◆ **Data under study**
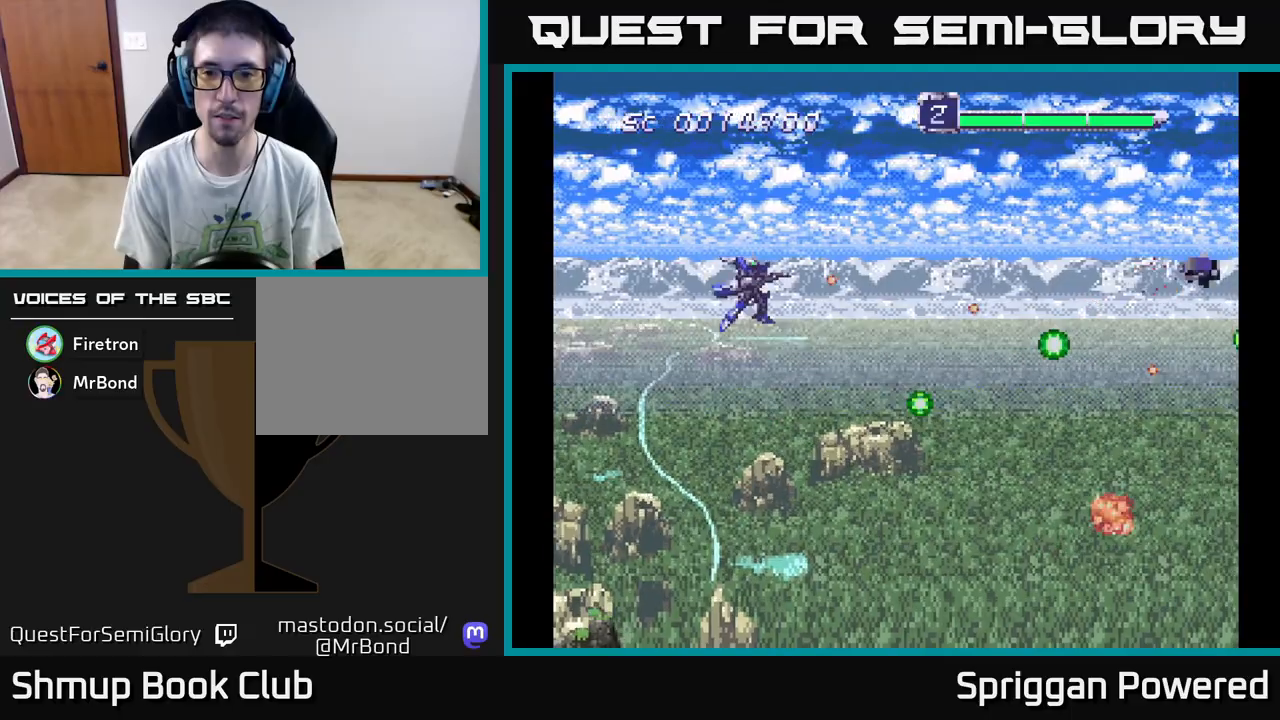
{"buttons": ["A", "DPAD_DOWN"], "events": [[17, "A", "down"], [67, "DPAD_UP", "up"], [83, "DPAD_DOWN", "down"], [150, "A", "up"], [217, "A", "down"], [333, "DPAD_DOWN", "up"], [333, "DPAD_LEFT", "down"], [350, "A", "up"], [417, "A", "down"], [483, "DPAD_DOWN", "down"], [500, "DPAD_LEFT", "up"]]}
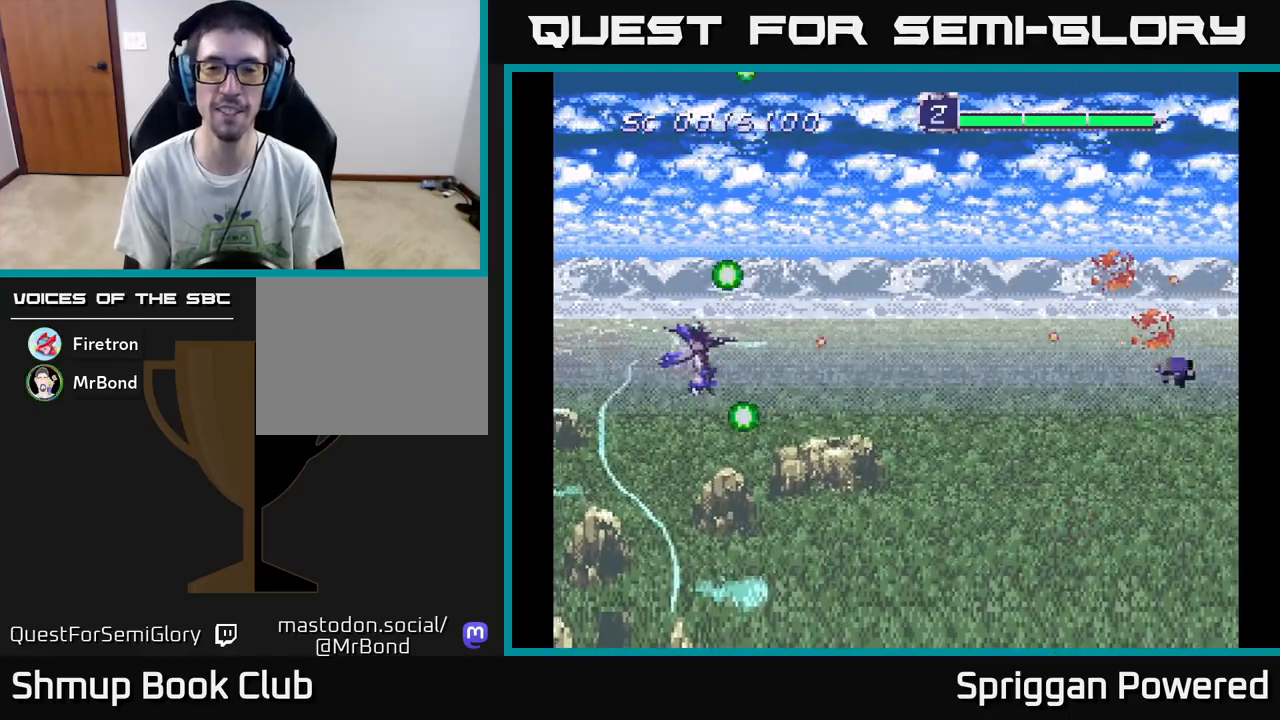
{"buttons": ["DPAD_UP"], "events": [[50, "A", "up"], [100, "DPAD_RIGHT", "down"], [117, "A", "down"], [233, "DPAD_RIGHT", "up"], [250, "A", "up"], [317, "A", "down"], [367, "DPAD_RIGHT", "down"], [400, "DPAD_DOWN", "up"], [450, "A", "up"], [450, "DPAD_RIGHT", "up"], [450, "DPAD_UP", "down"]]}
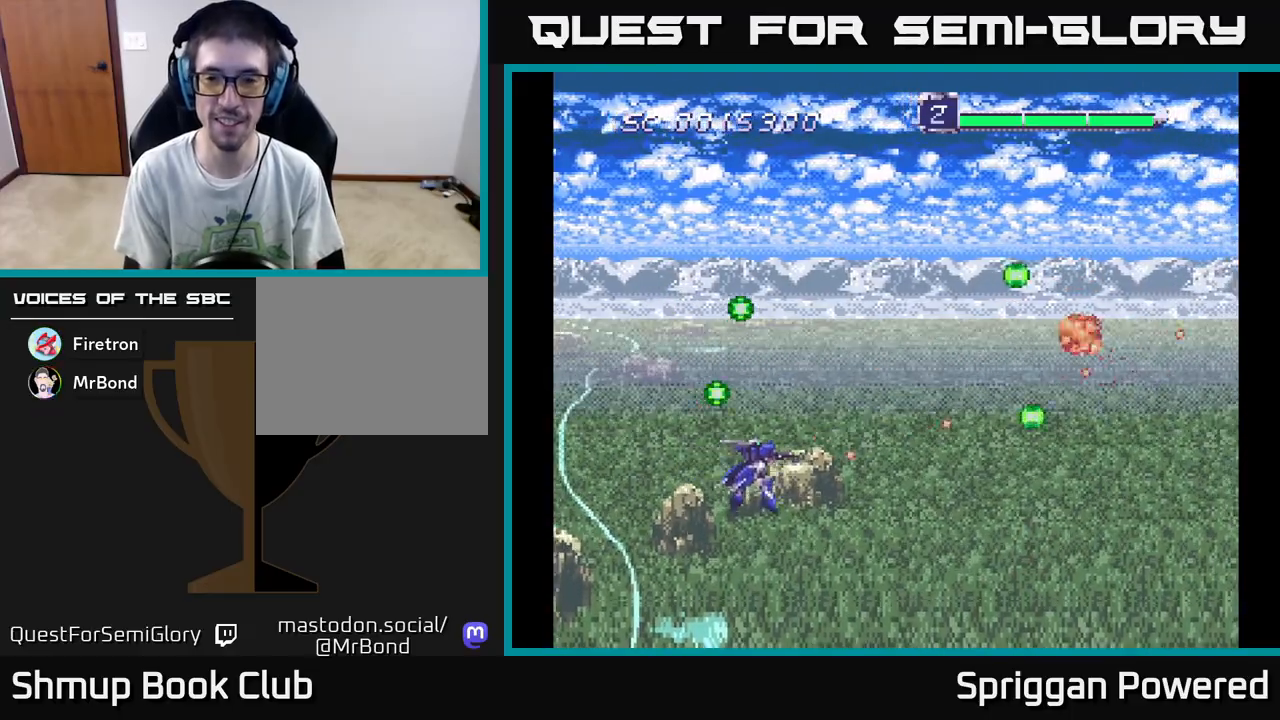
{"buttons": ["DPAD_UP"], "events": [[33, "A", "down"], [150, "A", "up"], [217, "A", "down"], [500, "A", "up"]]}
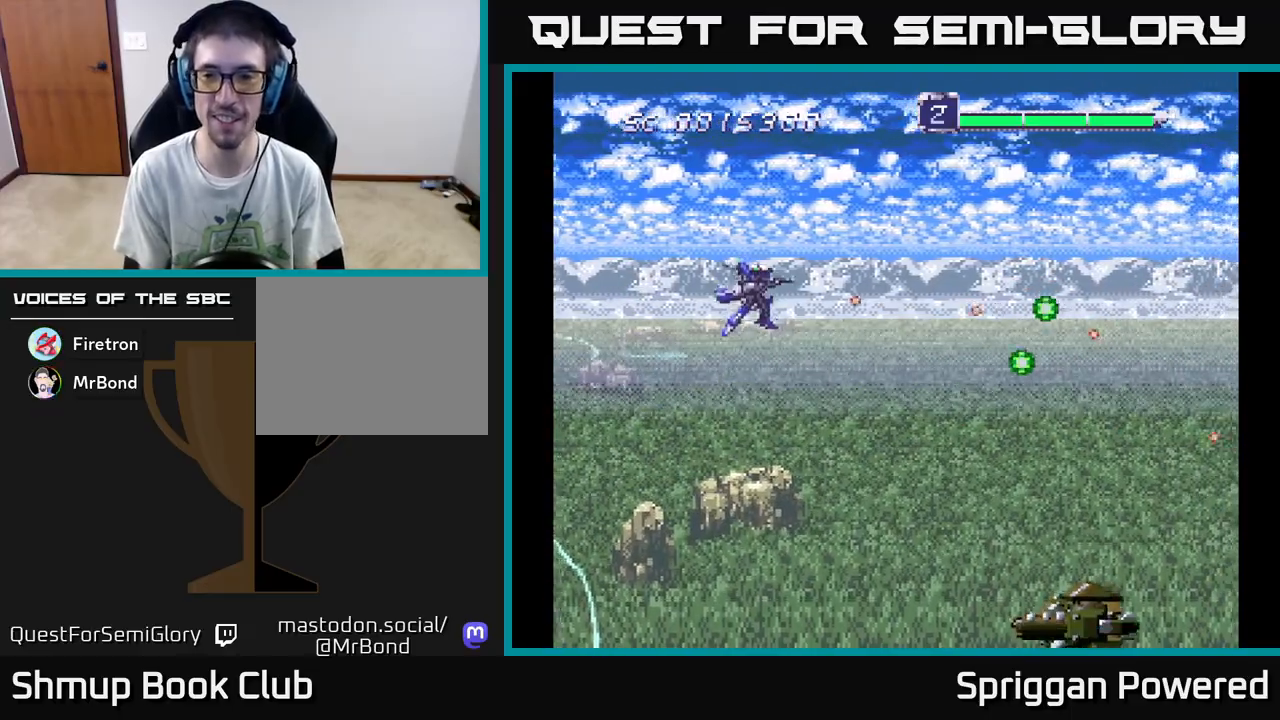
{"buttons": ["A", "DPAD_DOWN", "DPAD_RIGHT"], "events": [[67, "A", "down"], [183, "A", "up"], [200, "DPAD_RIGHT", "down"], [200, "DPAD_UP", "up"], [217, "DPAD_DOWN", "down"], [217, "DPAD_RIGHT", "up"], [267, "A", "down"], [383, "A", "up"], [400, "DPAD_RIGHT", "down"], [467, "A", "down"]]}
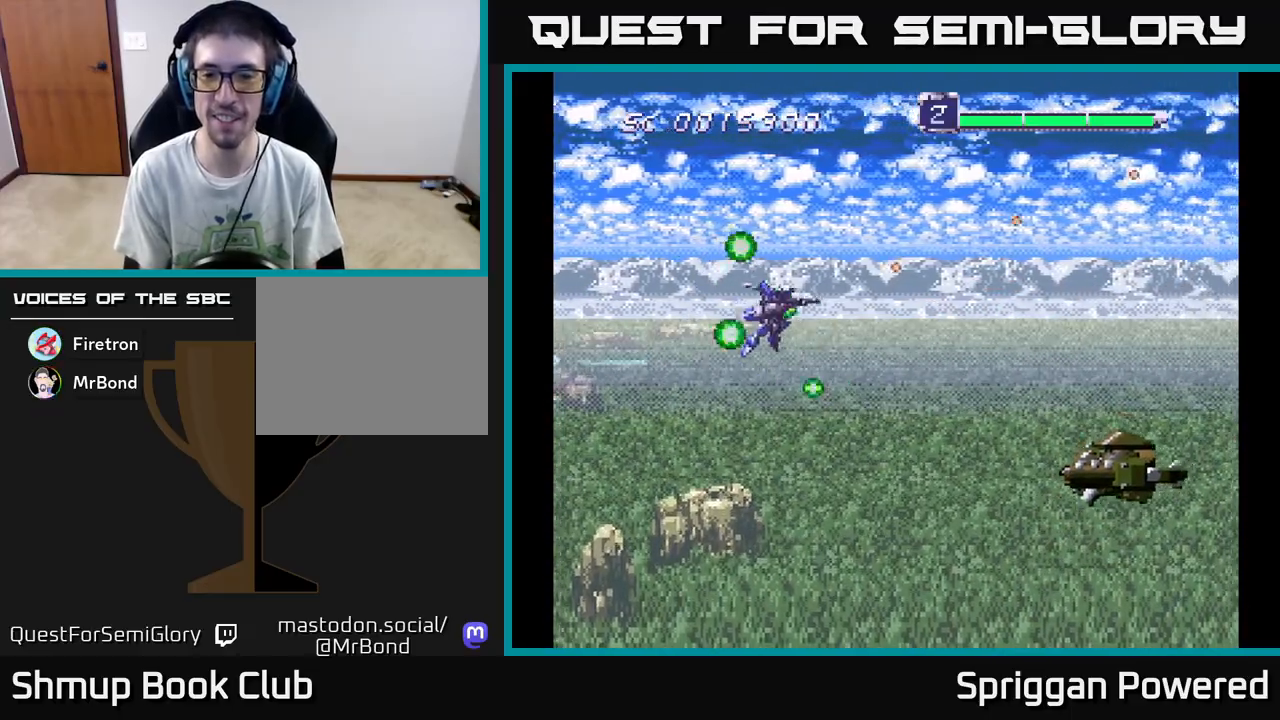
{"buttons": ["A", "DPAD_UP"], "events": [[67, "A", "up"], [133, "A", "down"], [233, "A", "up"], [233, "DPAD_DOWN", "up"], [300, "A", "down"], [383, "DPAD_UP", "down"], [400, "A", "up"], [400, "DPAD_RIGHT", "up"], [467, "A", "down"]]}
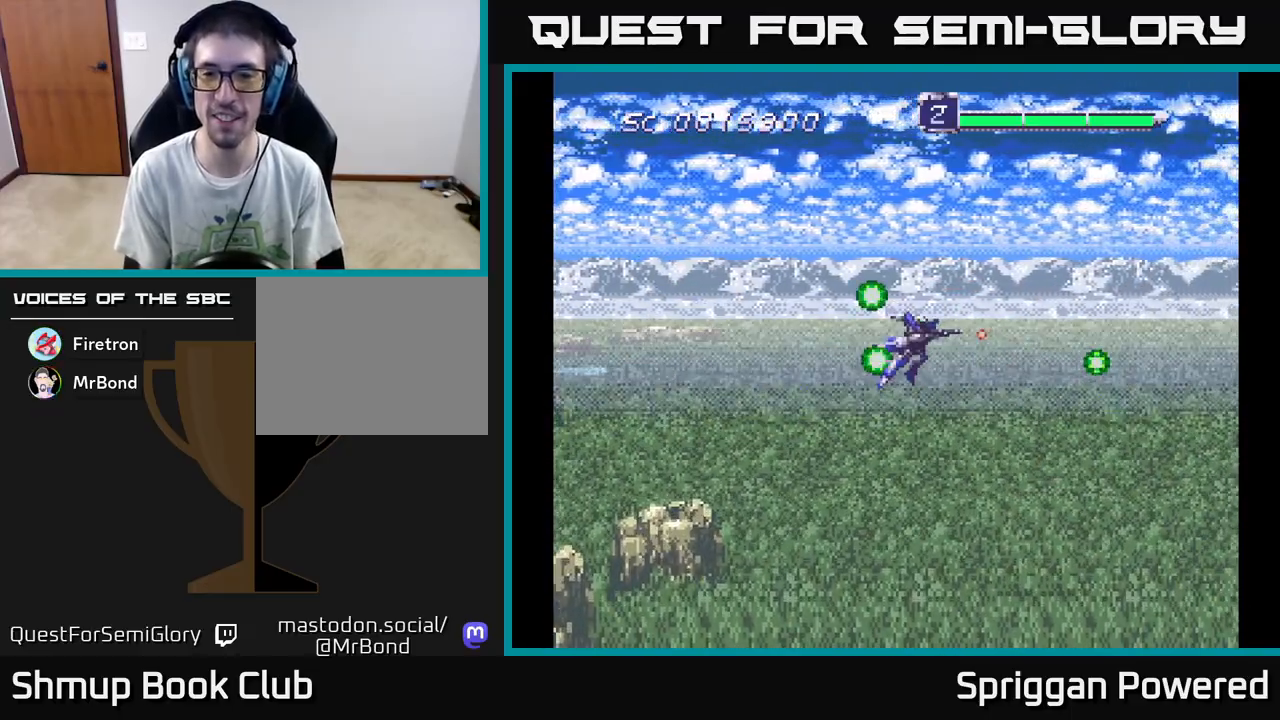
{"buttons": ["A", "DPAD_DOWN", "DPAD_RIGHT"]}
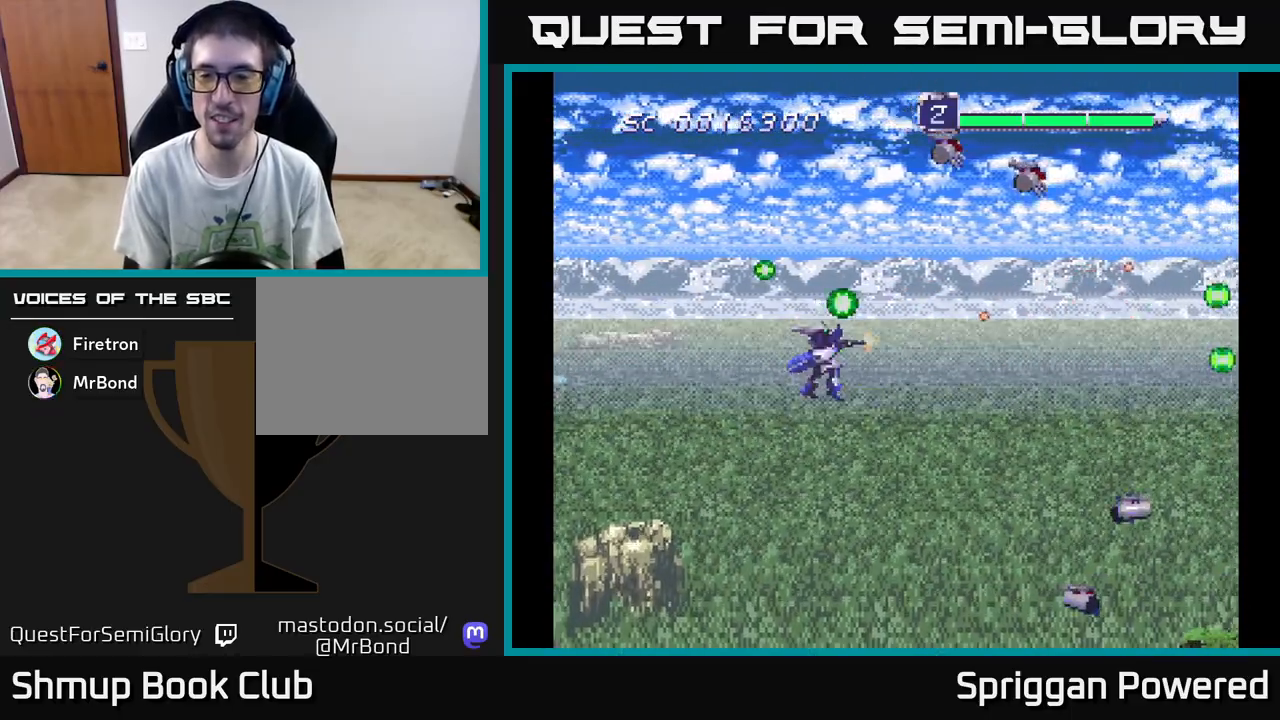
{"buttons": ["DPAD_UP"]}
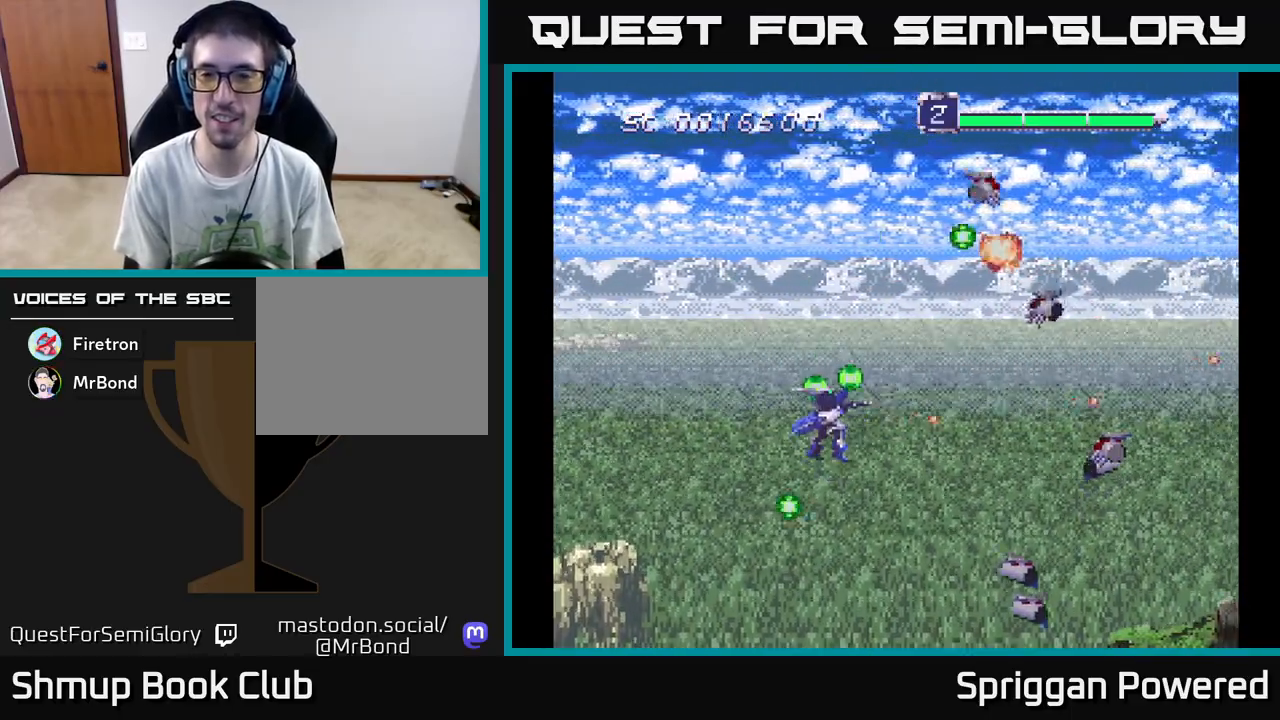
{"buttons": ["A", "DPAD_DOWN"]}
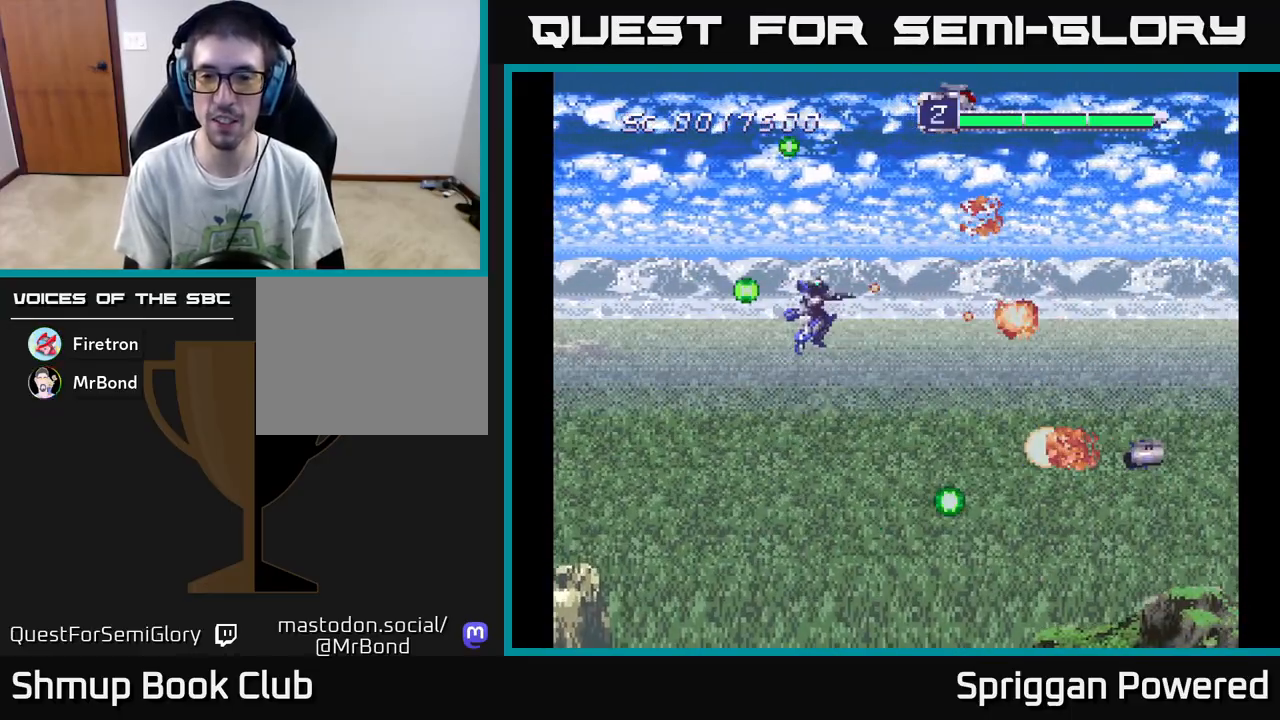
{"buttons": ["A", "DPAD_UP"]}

◆ **What needs to be done**
From the first record above to the last, output each one exactly and omit the pictures.

◆ **Problem solution**
{"buttons": ["A", "DPAD_DOWN"], "events": [[17, "A", "down"], [67, "DPAD_UP", "up"], [83, "DPAD_DOWN", "down"], [150, "A", "up"], [217, "A", "down"], [333, "DPAD_DOWN", "up"], [333, "DPAD_LEFT", "down"], [350, "A", "up"], [417, "A", "down"], [483, "DPAD_DOWN", "down"], [500, "DPAD_LEFT", "up"]]}
{"buttons": ["DPAD_UP"], "events": [[50, "A", "up"], [100, "DPAD_RIGHT", "down"], [117, "A", "down"], [233, "DPAD_RIGHT", "up"], [250, "A", "up"], [317, "A", "down"], [367, "DPAD_RIGHT", "down"], [400, "DPAD_DOWN", "up"], [450, "A", "up"], [450, "DPAD_RIGHT", "up"], [450, "DPAD_UP", "down"]]}
{"buttons": ["DPAD_UP"], "events": [[33, "A", "down"], [150, "A", "up"], [217, "A", "down"], [500, "A", "up"]]}
{"buttons": ["A", "DPAD_DOWN", "DPAD_RIGHT"], "events": [[67, "A", "down"], [183, "A", "up"], [200, "DPAD_RIGHT", "down"], [200, "DPAD_UP", "up"], [217, "DPAD_DOWN", "down"], [217, "DPAD_RIGHT", "up"], [267, "A", "down"], [383, "A", "up"], [400, "DPAD_RIGHT", "down"], [467, "A", "down"]]}
{"buttons": ["A", "DPAD_UP"], "events": [[67, "A", "up"], [133, "A", "down"], [233, "A", "up"], [233, "DPAD_DOWN", "up"], [300, "A", "down"], [383, "DPAD_UP", "down"], [400, "A", "up"], [400, "DPAD_RIGHT", "up"], [467, "A", "down"]]}
{"buttons": ["A", "DPAD_DOWN", "DPAD_RIGHT"]}
{"buttons": ["DPAD_UP"]}
{"buttons": ["A", "DPAD_DOWN"]}
{"buttons": ["A", "DPAD_UP"]}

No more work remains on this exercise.